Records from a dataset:
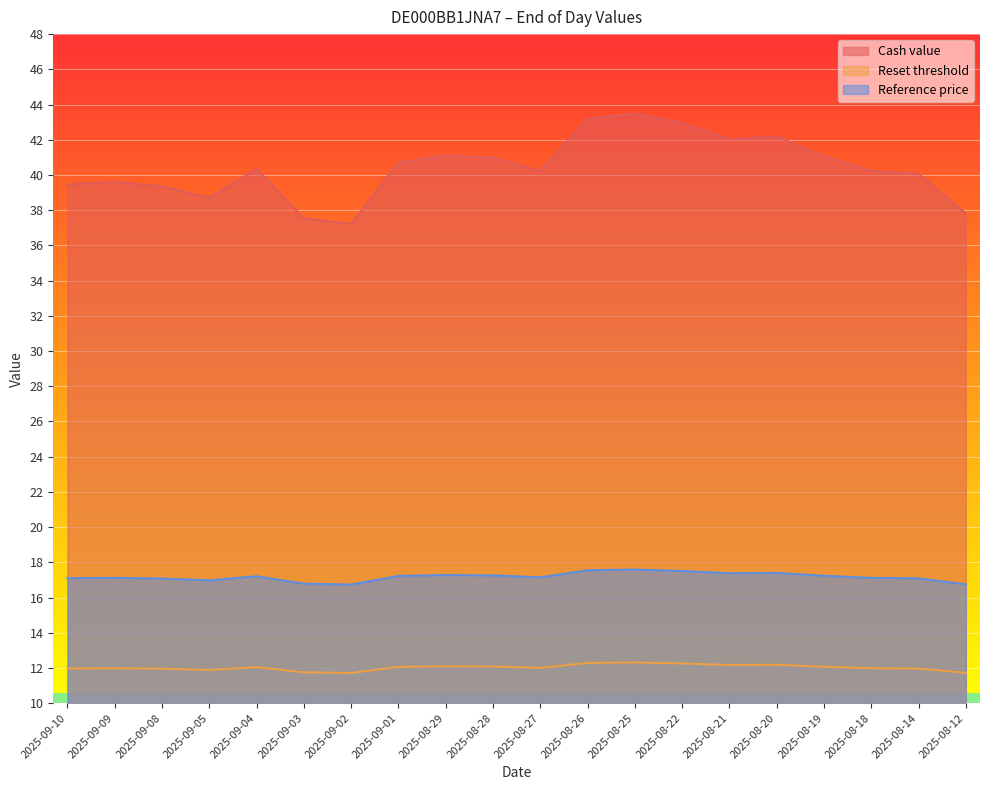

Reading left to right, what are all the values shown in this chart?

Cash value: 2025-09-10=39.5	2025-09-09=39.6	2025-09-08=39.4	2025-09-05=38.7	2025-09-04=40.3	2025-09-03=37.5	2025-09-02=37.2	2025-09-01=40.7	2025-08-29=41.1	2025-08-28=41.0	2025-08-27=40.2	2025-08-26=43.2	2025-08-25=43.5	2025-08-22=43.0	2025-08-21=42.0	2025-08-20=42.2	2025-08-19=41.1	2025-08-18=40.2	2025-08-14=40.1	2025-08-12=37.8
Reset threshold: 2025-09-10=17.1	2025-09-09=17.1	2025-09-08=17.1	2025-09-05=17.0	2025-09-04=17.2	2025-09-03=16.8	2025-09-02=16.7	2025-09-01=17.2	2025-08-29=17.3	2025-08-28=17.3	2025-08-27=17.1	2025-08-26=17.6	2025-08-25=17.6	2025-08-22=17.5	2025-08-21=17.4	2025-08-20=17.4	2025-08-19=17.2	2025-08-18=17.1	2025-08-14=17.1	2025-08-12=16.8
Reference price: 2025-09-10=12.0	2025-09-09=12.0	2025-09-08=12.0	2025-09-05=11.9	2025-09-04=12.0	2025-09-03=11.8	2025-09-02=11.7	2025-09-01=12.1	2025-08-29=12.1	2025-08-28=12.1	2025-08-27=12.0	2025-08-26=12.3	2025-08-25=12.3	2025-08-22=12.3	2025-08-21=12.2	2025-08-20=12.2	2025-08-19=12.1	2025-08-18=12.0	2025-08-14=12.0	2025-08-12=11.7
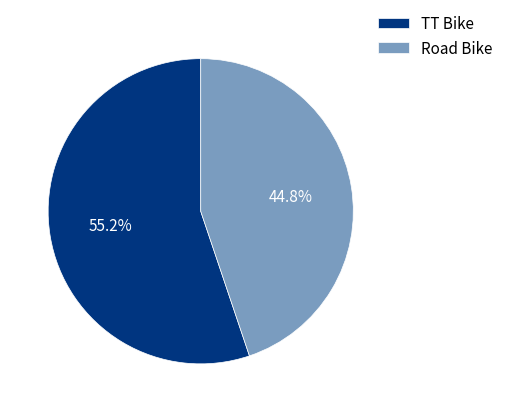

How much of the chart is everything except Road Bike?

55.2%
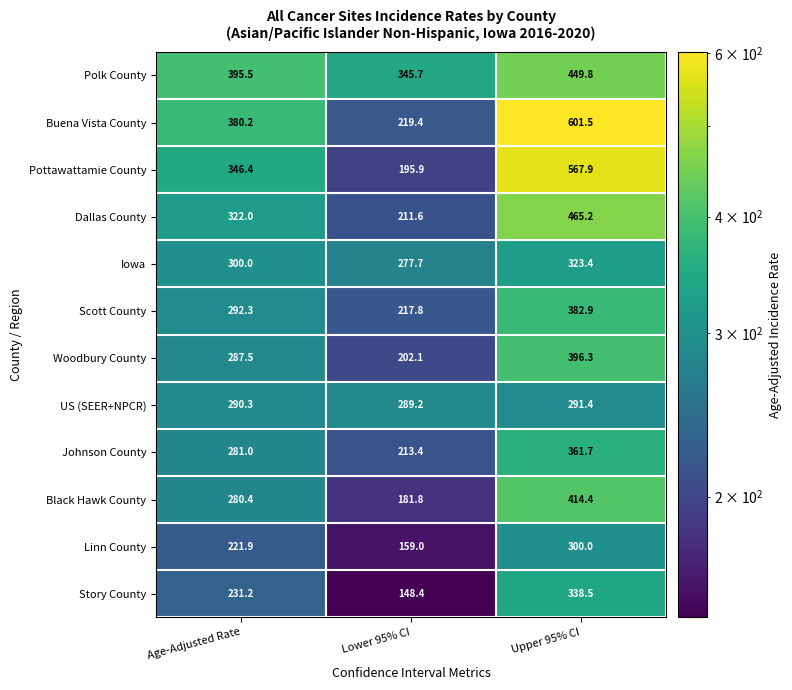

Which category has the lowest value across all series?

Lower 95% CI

WHAT YOU SHOULD DO:
Reproduce all of the records above word for word, leaving out the pictures.

THE COMPLETED TASK:
Reading left to right, what are all the values shown in this chart?

Cash value: 2025-09-10=39.5	2025-09-09=39.6	2025-09-08=39.4	2025-09-05=38.7	2025-09-04=40.3	2025-09-03=37.5	2025-09-02=37.2	2025-09-01=40.7	2025-08-29=41.1	2025-08-28=41.0	2025-08-27=40.2	2025-08-26=43.2	2025-08-25=43.5	2025-08-22=43.0	2025-08-21=42.0	2025-08-20=42.2	2025-08-19=41.1	2025-08-18=40.2	2025-08-14=40.1	2025-08-12=37.8
Reset threshold: 2025-09-10=17.1	2025-09-09=17.1	2025-09-08=17.1	2025-09-05=17.0	2025-09-04=17.2	2025-09-03=16.8	2025-09-02=16.7	2025-09-01=17.2	2025-08-29=17.3	2025-08-28=17.3	2025-08-27=17.1	2025-08-26=17.6	2025-08-25=17.6	2025-08-22=17.5	2025-08-21=17.4	2025-08-20=17.4	2025-08-19=17.2	2025-08-18=17.1	2025-08-14=17.1	2025-08-12=16.8
Reference price: 2025-09-10=12.0	2025-09-09=12.0	2025-09-08=12.0	2025-09-05=11.9	2025-09-04=12.0	2025-09-03=11.8	2025-09-02=11.7	2025-09-01=12.1	2025-08-29=12.1	2025-08-28=12.1	2025-08-27=12.0	2025-08-26=12.3	2025-08-25=12.3	2025-08-22=12.3	2025-08-21=12.2	2025-08-20=12.2	2025-08-19=12.1	2025-08-18=12.0	2025-08-14=12.0	2025-08-12=11.7

How much of the chart is everything except Road Bike?

55.2%

Which category has the lowest value across all series?

Lower 95% CI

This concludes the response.